** Exercise material **
============================================================
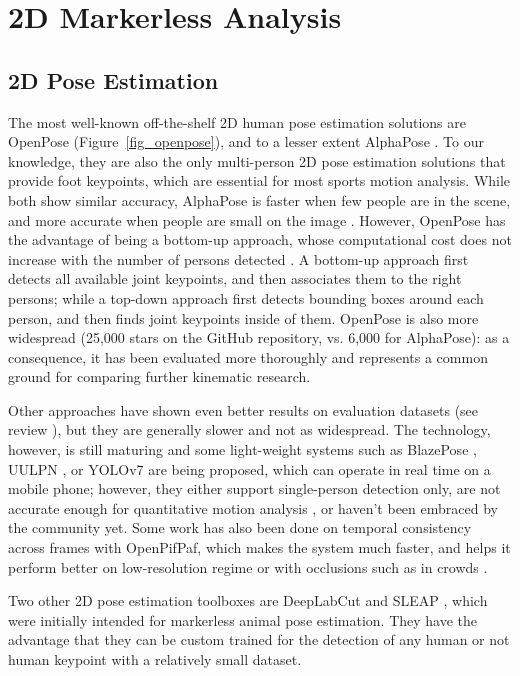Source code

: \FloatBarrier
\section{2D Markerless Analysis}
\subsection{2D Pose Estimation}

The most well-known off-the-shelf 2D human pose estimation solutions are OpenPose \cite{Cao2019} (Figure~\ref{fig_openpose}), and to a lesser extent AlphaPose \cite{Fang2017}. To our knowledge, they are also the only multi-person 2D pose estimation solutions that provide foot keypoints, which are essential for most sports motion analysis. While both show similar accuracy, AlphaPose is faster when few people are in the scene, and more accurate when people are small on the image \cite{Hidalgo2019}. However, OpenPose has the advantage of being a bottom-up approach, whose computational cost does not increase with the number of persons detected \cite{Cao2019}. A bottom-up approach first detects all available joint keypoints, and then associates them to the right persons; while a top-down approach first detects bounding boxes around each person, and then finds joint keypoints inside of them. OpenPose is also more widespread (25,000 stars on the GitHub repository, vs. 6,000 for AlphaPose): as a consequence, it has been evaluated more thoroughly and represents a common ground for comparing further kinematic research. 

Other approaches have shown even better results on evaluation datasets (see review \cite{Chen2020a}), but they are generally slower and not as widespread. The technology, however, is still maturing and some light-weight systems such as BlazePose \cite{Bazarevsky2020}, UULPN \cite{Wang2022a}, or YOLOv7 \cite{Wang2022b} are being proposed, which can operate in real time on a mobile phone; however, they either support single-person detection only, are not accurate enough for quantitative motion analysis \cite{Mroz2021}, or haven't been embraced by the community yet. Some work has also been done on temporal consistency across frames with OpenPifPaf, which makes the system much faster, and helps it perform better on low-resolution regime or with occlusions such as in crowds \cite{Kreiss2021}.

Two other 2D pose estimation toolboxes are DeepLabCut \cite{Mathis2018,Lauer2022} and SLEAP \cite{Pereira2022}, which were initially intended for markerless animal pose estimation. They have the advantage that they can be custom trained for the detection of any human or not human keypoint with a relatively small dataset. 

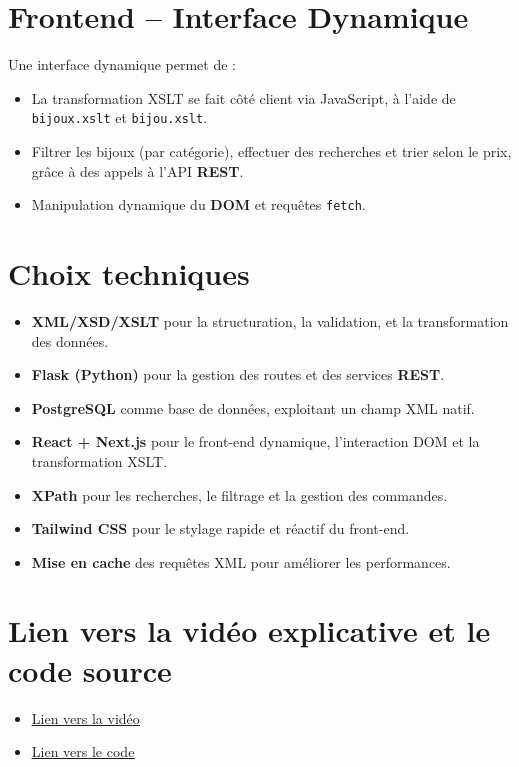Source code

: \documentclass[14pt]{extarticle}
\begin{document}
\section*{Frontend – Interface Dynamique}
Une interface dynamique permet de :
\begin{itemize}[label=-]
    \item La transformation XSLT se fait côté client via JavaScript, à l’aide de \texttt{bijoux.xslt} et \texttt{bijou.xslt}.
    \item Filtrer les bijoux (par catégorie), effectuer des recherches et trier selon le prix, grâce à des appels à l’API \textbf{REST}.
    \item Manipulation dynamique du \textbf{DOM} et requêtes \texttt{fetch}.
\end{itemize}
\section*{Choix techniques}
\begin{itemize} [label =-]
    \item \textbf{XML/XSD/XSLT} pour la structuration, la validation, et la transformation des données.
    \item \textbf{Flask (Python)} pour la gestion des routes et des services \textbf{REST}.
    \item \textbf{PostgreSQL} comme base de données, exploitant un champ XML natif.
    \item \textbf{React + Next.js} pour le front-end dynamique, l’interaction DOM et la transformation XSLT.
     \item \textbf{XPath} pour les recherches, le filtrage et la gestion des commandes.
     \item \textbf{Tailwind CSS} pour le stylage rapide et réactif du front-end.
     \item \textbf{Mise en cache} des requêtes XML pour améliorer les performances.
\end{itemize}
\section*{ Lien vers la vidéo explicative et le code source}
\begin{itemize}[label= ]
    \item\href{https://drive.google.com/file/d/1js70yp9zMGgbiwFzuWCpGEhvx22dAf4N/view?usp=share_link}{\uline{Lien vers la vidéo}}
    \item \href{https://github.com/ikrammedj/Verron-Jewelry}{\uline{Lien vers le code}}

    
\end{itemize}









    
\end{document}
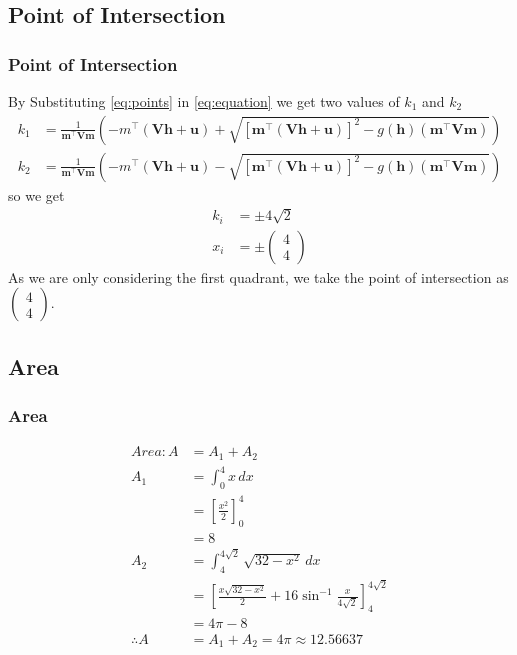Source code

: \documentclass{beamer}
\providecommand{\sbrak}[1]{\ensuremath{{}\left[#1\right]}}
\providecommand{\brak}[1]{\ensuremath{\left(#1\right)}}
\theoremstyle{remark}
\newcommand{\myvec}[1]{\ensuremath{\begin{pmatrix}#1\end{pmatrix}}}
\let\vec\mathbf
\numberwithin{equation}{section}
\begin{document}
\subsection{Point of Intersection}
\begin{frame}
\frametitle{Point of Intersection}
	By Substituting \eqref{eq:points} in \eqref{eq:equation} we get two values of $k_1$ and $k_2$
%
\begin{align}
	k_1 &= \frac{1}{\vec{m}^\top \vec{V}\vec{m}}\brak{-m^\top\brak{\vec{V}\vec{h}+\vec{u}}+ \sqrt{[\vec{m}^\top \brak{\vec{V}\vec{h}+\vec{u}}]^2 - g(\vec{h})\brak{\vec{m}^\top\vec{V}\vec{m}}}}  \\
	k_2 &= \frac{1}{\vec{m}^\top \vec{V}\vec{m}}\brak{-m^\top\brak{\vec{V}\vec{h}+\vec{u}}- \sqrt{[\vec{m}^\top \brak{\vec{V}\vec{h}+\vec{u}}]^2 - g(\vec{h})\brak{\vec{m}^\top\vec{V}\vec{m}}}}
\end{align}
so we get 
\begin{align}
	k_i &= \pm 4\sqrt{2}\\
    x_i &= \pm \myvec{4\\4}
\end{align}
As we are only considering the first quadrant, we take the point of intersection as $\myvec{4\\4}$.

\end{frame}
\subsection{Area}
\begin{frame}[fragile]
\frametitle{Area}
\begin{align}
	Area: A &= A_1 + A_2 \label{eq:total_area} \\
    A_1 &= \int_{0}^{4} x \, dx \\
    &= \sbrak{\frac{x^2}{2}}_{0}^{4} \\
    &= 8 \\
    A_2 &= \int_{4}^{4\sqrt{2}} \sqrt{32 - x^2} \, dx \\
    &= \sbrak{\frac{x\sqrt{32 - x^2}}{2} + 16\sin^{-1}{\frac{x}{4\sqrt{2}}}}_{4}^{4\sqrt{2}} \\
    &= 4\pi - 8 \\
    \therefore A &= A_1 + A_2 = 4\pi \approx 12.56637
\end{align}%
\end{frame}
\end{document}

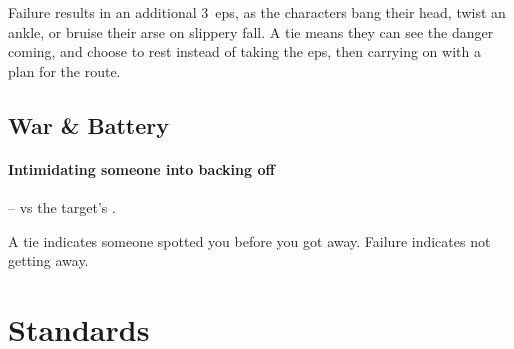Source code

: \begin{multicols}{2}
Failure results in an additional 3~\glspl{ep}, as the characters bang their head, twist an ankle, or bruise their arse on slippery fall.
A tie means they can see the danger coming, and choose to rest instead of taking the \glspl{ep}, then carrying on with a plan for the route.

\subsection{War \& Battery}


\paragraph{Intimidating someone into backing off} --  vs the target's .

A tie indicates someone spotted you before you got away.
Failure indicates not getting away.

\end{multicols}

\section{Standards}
============================================================
** What to work on **
Within the listing above, find every line containing the string "away" and return it.

** Completed exercise **
A tie indicates someone spotted you before you got away.
Failure indicates not getting away.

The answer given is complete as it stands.